La France réelle n’est pas la France de Vichy. Notre pays sait que Philippe Pétain l’a trahi ; la collaboration n’a pas été un bouclier mais une souillure de notre histoire. Pour nous, républicains de gauche et de droite, l’honneur de la France n’était pas à Vichy. Il était à Toulouse, où ces jeunes aux patronymes étrangers font s’abattre en 1940 sur Pétain une pluie de tracts scandant « la jeunesse de France ne veut pas du maréchal félon ». Il était à Nantes, en 1941, quand seize otages choisis par le gouvernement de Vichy sont fusillés au champ de tir du Bêle. Il était à Rennes, avec les 245 résistantes condamnées par les tribunaux d’exception du régime, incarcérées à la prison des femmes puis déportées à Ravensbrück au printemps 1944. Il était à Nancy en 1942 quand sept policiers sauvèrent 350 juifs d’une rafle.

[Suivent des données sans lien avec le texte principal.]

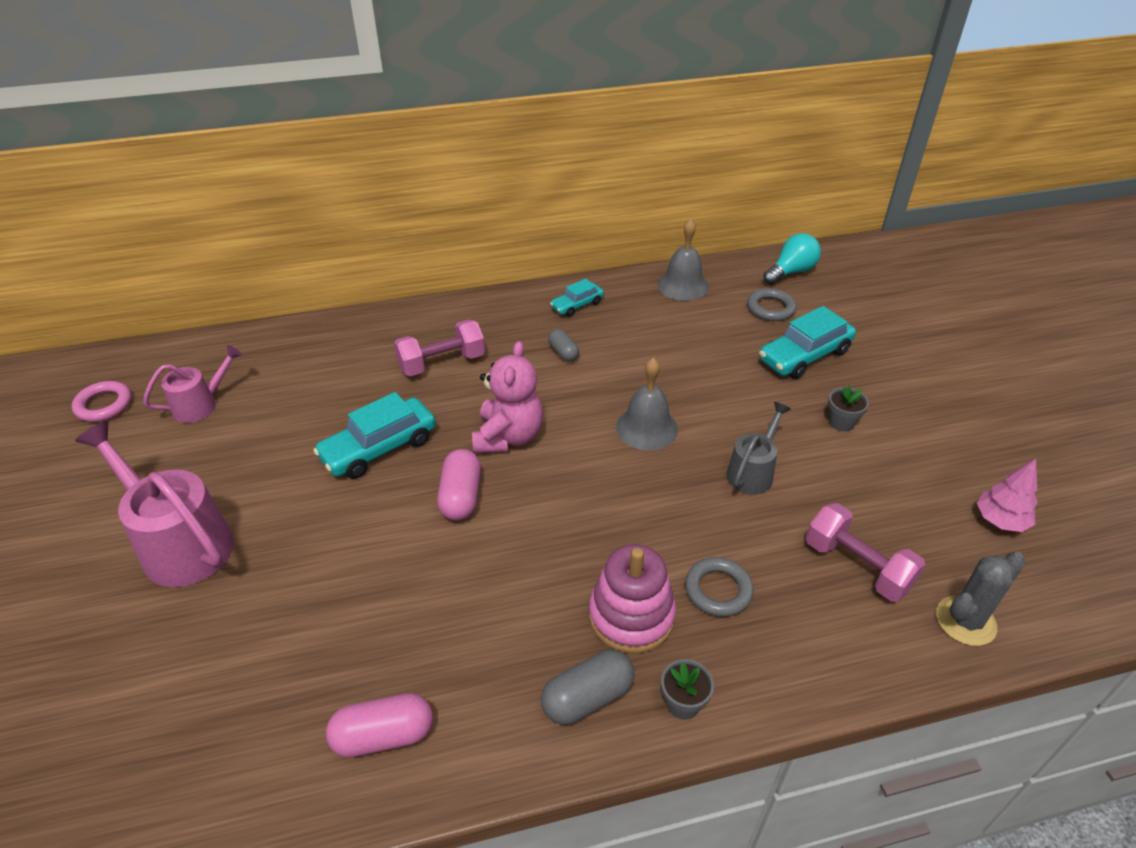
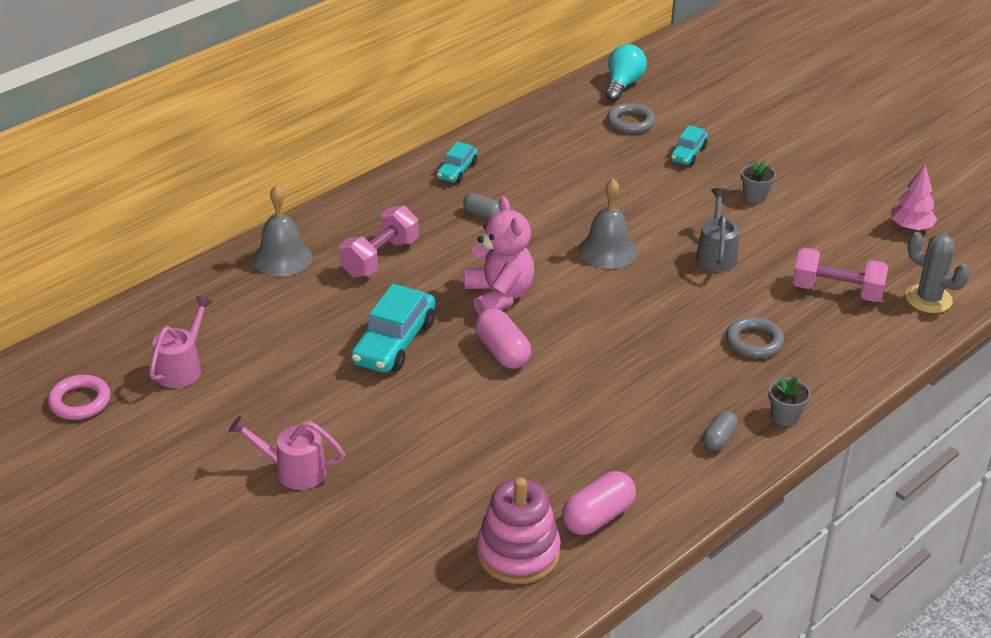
camera: 30 degrees left, 5 degrees down
pink watering can [75,421,234,587] -> pink watering can [229,416,345,490], size x0.57
grey capsule [541,650,635,725] -> grey capsule [703,410,738,451], size x0.62
pink stacking toy [589,544,676,653] -> pink stacking toy moved to [477,477,561,584]
grey bell [658,219,709,301] -> grey bell moved to [253,185,313,276]
turquoise car [759,306,856,379] -> turquoise car [670,125,708,165], size x0.57
grey cactus [936,552,1025,646] -> grey cactus turned 75 degrees counterclockwise [905,232,970,313]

Il était à Saint-Etienne avec Lucien Neuwirth et Jean Nocher, qui publiaient les premiers journaux clandestins du groupe Espoir. Et il était bien sûr à Londres, où le général de Gaulle incarnait l’espérance en une victoire définitive de la liberté sur la barbarie.
Respecter la France réelle, c’est mener un combat républicain par un débat d’idées à la hauteur de notre pays
La volonté de M. Zemmour est très claire. Il l’a dit lui-même : son modèle, c’est 1984, de George Orwell. Il veut contrôler le passé pour contrôler les esprits. Il utilise notre histoire – en n’hésitant pas à mentir – pour revisiter les problèmes d’aujourd’hui et faire croire, impuissant sur les réponses, que les solutions sont faciles. Invoquer à tout bout de champ le passé, en le transformant à l’occasion, ne peut constituer une perspective d’avenir ! Et nous savons qu’une société de l’exclusion et de la suspicion, sans résoudre aucun de nos problèmes, conduirait vite au désordre.
Il est temps de nous réveiller collectivement. Nous appelons à un sursaut populaire. Les raisonnements simplistes et trompeurs ne sauveront personne. Respecter la France réelle, c’est mener un combat républicain par un débat d’idées à la hauteur de notre pays.
Pour que la campagne électorale ne soit pas noircie par le mensonge et l’hypocrisie. Et pour que l’élection présidentielle soit un grand événement de démocratie, qui dessine l’espoir pour la France dans toute sa diversité.
Les signataires de cette tribune sont Nathalie Appéré,maire (PS) de Rennes, Michaël Delafosse, maire (PS) de Montpellier, Mathieu Klein, maire (PS) de Nancy, Delphine Labails, maire (PS) de Périgueux, Frédéric Leturque, maire (Les Centristes) d’Arras, Jean-Luc Moudenc, maire (LR) de Toulouse, Gaël Perdriau, maire (LR) de Saint-Etienne, Arnaud Robinet, maire (Horizons) de Reims, Johanna Rolland, maire (PS) de Nantes et Catherine Vautrin, présidente (LR) du Grand Reims.